И замолчала, сбитая неверностью своих интонаций.

– Ну, Ниночка, – сказала Наташа, подходя и слегка запыхавшись от быстрой ходьбы.

И у неё было озабоченное лицо, а разбившиеся, подвитые на шпильках черные волосы, выбившиеся из-под желтой соломенной с желтым страусовым пером шляпки придавали её смуглому лицу какой-то мальчишески-задорный и излишне самоуверенный вид.

– Да? умер? мой? – бессвязно, испуганно спрашивала Нина.

Наташа оживленно говорила:

– Умер. И, можешь представить, застрелился! Правда, интересно? Тебе счастье.

Нина заплакала. Казалась такою жалкою, растерявшеюся, милою среди этого пронизанного розовым и голубым светом простора, в своем простом синем с белыми полосками обшивки костюме, с загорелою стройностью тонких тихих ног, перед этою нарядною в многотонно-желтом, тяжело дышащую от скорой ходьбы по песку на высоких каблуках, румяно-смуглою, бойкою гостьею.

Плача, тихо спросила Нина:

– Кто?

Звук её голоса был тонкий и робкий, как у плачущего ребенка.

Наташа ласково пожала её руку.

– Правда, очень жаль, – сказала она. – Молодой очень. Студент Иконников.

– Один? – спросила Нина.

– Да, он был один, когда застрелился. Семья жила на даче. Он приехал днем в пустую квартиру, писал письма, сам опустил в почтовый ящик, один переночевал. Утром застрелился. Никто и не знал в доме, пока родители не приехали, – он и им послал письмо на дачу. Они, кажется, в Павловске жили.

Нина молчала. Уже в саду своей дачи она вопросительно взглянула на Натащу. Отвечая на этот взгляд, Наташа сказала:

– Послезавтра хоронят. В Петербурге.

Пришли домой.

– О чем ты плачешь, Нина? – спросила мать.

– Он умер, – коротко ответила Нина, сухим, словно враждебным тоном.

– Кто умер?

Как почти всегда у стареющих женщин, внезапное упоминание о смерти чьей-то обдало Нинину мать холодом страха, – точно сказал кто-то внятным и темным голосом:

– Умрешь и ты!

– Ах, мама, – с непривычною досадливостью ответила Нина, – ты, все равно, не знаешь его.

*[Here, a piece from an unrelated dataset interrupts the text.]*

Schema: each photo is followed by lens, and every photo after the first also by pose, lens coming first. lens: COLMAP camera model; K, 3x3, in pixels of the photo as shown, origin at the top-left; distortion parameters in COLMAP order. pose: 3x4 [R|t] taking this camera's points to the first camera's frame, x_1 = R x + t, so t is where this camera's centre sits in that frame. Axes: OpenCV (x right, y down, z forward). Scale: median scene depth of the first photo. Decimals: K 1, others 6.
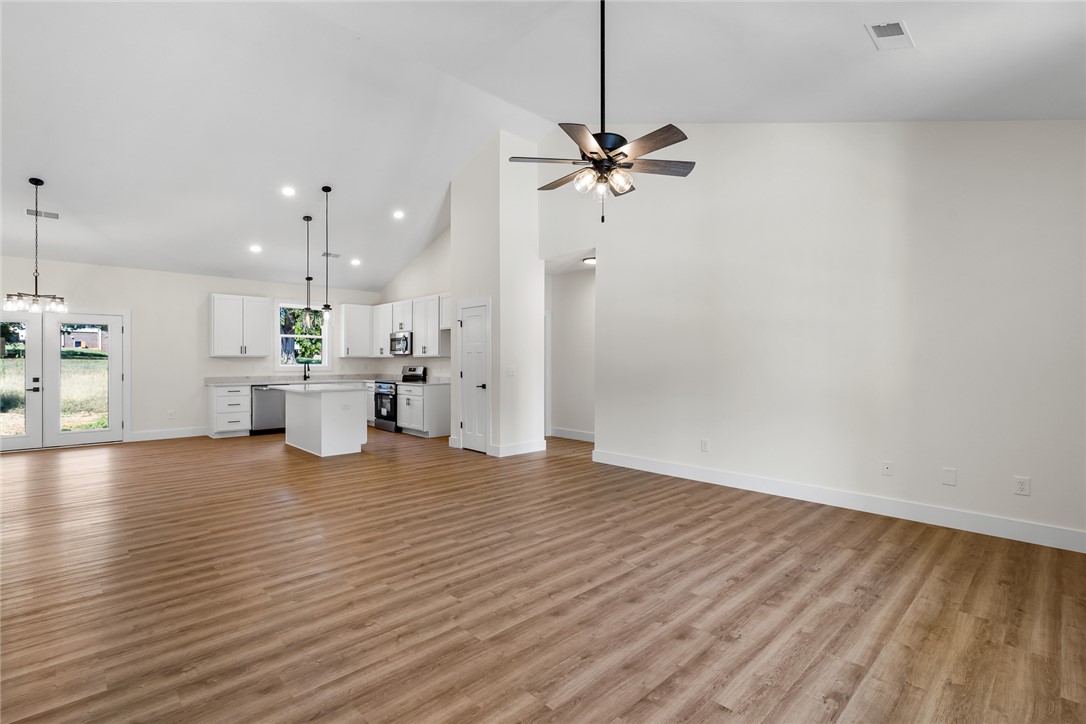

«Я и сама не знаю», – подумала Нина.

И оттого, что эта мысль вплелась смешною ниткою в печальную ткань переживаемого, стало еще больнее.

Мать обратилась к гостье:

– Скажите хоть вы, Наташа, кто умер.

Наташа, снимая шляпу перед зеркалом, говорила неторопливо, стараясь быть спокойною, но сама почему-то волнуясь:

– Застрелился студент, наш знакомый, Иконников. В городе. Неизвестно, отчего. Такой молодой. Знаете, так много самоубийств в наши дни, и так жалко. Молодой такой, и никто не знает причины. Рана в виске, – маленькое синее пятно, точно расшиблено. И лицо совсем спокойное.

– Я пойду на панихиду, – решительно сказала Нина.

– Нина!

Мать сила на кресло, смотрела на дочь, и не знала, что сказать.

– Непременно! Ради Бога, не удерживайте! – восклицала Нина.

Наташа села рядом с Александрою Павловною, и говорила тихо:

– Пожалуйста, не беспокойтесь. Я с нею пойду, и буду все время вместе.

Нина ушла к себе.

– Что с нею? вы не знаете, Наташа? – спрашивала Александра Павловна. – Она так хандрила все эти дни. Что это? Кто этот Иконников?

– Она такая впечатлительная, – говорила Наташа. – Иконникова я мало знаю. Не знаю, право. В наши дни так много всего, что угнетает. Какие у них были отношения, правда, я не знаю.

Нина вышла скоро, вся в трауре, и уже в перчатках и шляпе с опущенною вуалью, – и опять с недоумием смотрела на неё мать.

– Нина, да откуда у тебя траур?

– Ах, мама!

– Нина, это не ответ. Я хочу знать. Ты должна.

– Мама, не истязай меня. И так трудно. Я говорила тебе, что предчувствовала беду. Мой жених умер. Я сейчас иду.